Applied Systems Acquires EZLynx.
Earlier this month, it was announced that Applied Systems was acquiring the agency management system EZLynx.
Another day, another acquisition, courtesy of the emerging duopoly that is headed by Applied Systems and Vertafore.
I’m not here to whine about a company like EZLynx executing an exit strategy. Good for them. As a venture capital- backed startup, I have a responsibility to investors to think about exits, especially if it was a scenario that was good for our customers, employees and users.
But I do question how another acquisition like this one, the latest in a regular series over the last year, serves the independent agent.
Why are Applied and Vertafore buying?
Let’s start with the logic behind most acquisitions in the world of tech. The motivation behind the purchase typically falls into one of these four buckets:
1) Company A wants to add a specific tool to its offering. It’s more financially viable to buy it fully-baked than develop it from scratch. Company B is purchased.
2) Company A wants to bolster its roster of talent. Buying Company B is a way to onboard a whole bunch of smart people virtually overnight.
3) Company A wants to eliminate a competitor, so they purchase Company B to make it go away. Sometimes it disappears overnight, but typically it’s a longer process that involves wilful neglect, eventually followed by a quiet press release that mentions “sunsetting.”
4) Company A wants to purchase an asset, Company B, that they understand and can grow. They leave it alone—mostly—but give strategic guidance because they know the space.
How does Applied/EZLynx help independent agencies?
Only Bucket #1 offers value to the independent insurance agent. If the AMS you’re already using gets upgrades to help you work more efficiently and build stronger client relationships, that’s a positive. But I’m afraid this acquisition doesn’t pass the sniff test for #1. It’s a behemoth AMS buying another, um, AMS.
So if this acquisition falls into Buckets #2, #3 or #4, aren’t there arguments to be made that it still provides value for independent agents? Wouldn’t there be some user benefit to brokers who have been on either EZLynx or Applied?
Okay, let’s look at Bucket #2. Sure, that shift of tech talent might bring a spark to the larger enterprise.
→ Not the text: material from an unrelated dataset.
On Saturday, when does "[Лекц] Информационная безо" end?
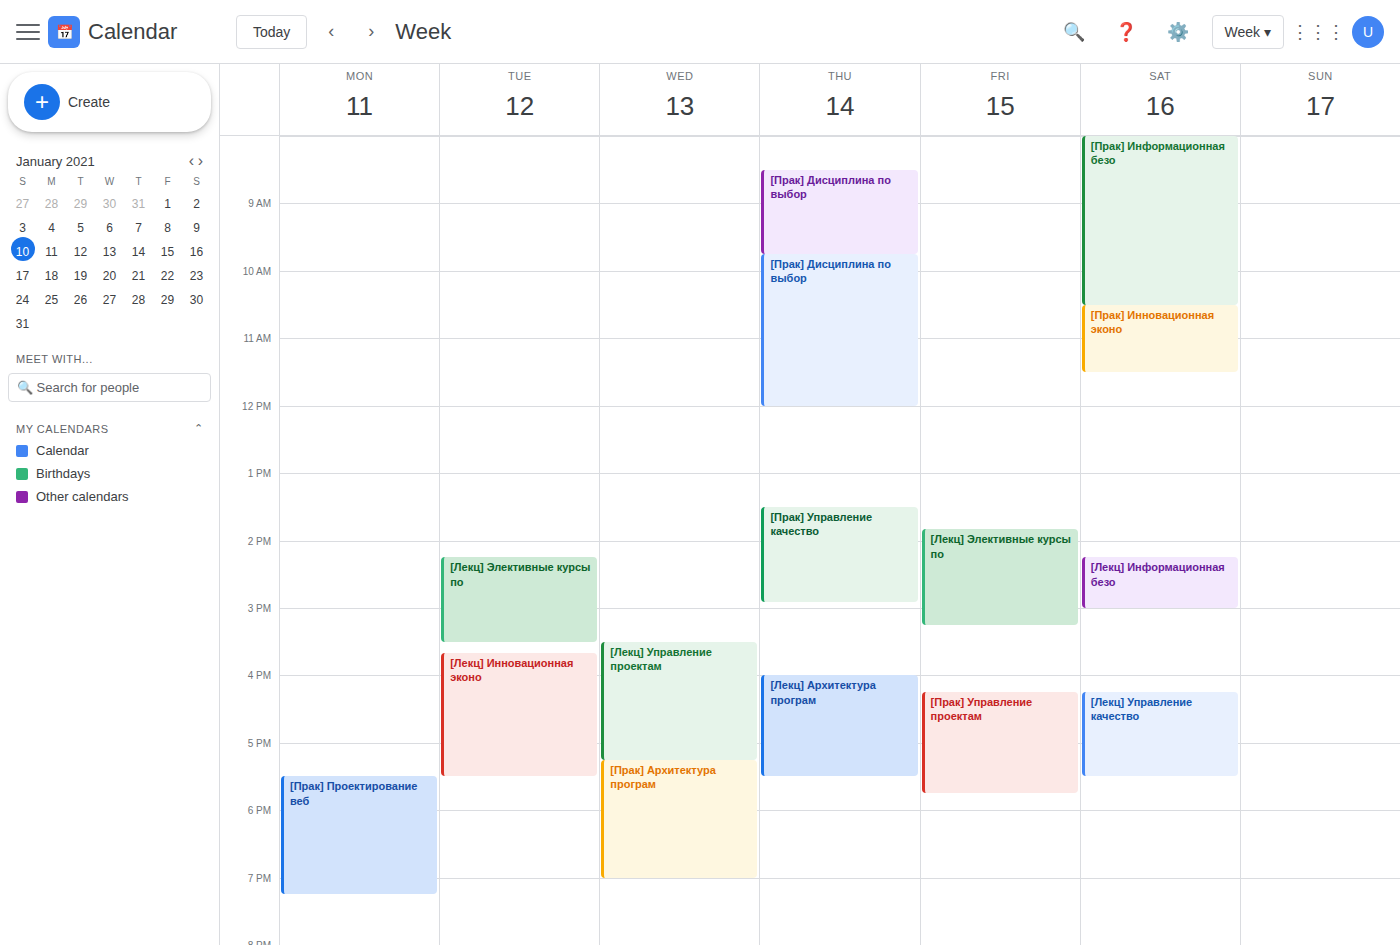
3:00 PM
Maybe all of a sudden that clunky AMS of yours is humming with new features that help your agency team deliver a positive customer experience. We’ve all heard the case made that the “greater resources” at the bigger organization will give the bright minds that were onboarded a chance to really shine.
It sounds good on paper. But chances are those additional resources will come with increased stipulations, a lot more meetings, and a much bigger org chart to navigate. The freedom that existed at Company B prior to the acquisition evaporates, and eventually a lot of the new talent moves on or just gets comfortable punching a clock every day. It turns out the best thinkers love seeing unicorn ideas come to life on shoestring budgets. And they’re not as excited about watching clunkers get pushed ahead just because they’re backed by big budgets.
What about Bucket #3? Well, there’s really no way to see the elimination of competition helping the independent agent. In any industry, the absence of competition is bad news for pretty much everyone, except maybe the company that has wiped it out.
Bucket #4? Just doesn’t make sense. Why buy an asset that competes with something you have? Why divide and conquer when you can focus? That’s what good companies do.
For independent agents, a decrease in AMS competition should be alarming. Quite simply, it leads to an absence of genuine choice. It removes leverage. It leaves you stuck.
Insurtech needs competitive fire.
Fact is, innovation is fueled by a demanding marketplace. When it’s challenging to put together a tech stack that delivers the most value for your firm, the companies in control—the two that are now at the top—don’t need to hustle to improve theirs.
Clearly, I’m not a fan of two tech companies gaining a stranglehold in an industry that I think isn’t doing enough for independents. If you’re an agency counting on either Applied Systems or Vertafore to offer solutions that help strengthen bonds with clients, you’re not using the power of positive thinking. You’re being naive.
You won’t find many people who are bigger technology enthusiasts than I am. I’ve worked in tech my entire career. But when we launched Broker Buddha, we didn’t set out to replace brokers with mouse clicks. Instead, our aim was to give independent agents the tools they need to compete in a demanding insurance ecosystem. Our users get access to their own data and features that help them analyze it...and we don’t charge them extra for it.
We know it’s working and making independents stronger—agencies on our platform get higher Net Promoter Scores than ones that are not. So while the world of insurtech got a little smaller last week, we remain confident that our belief in putting agents first is the best way forward.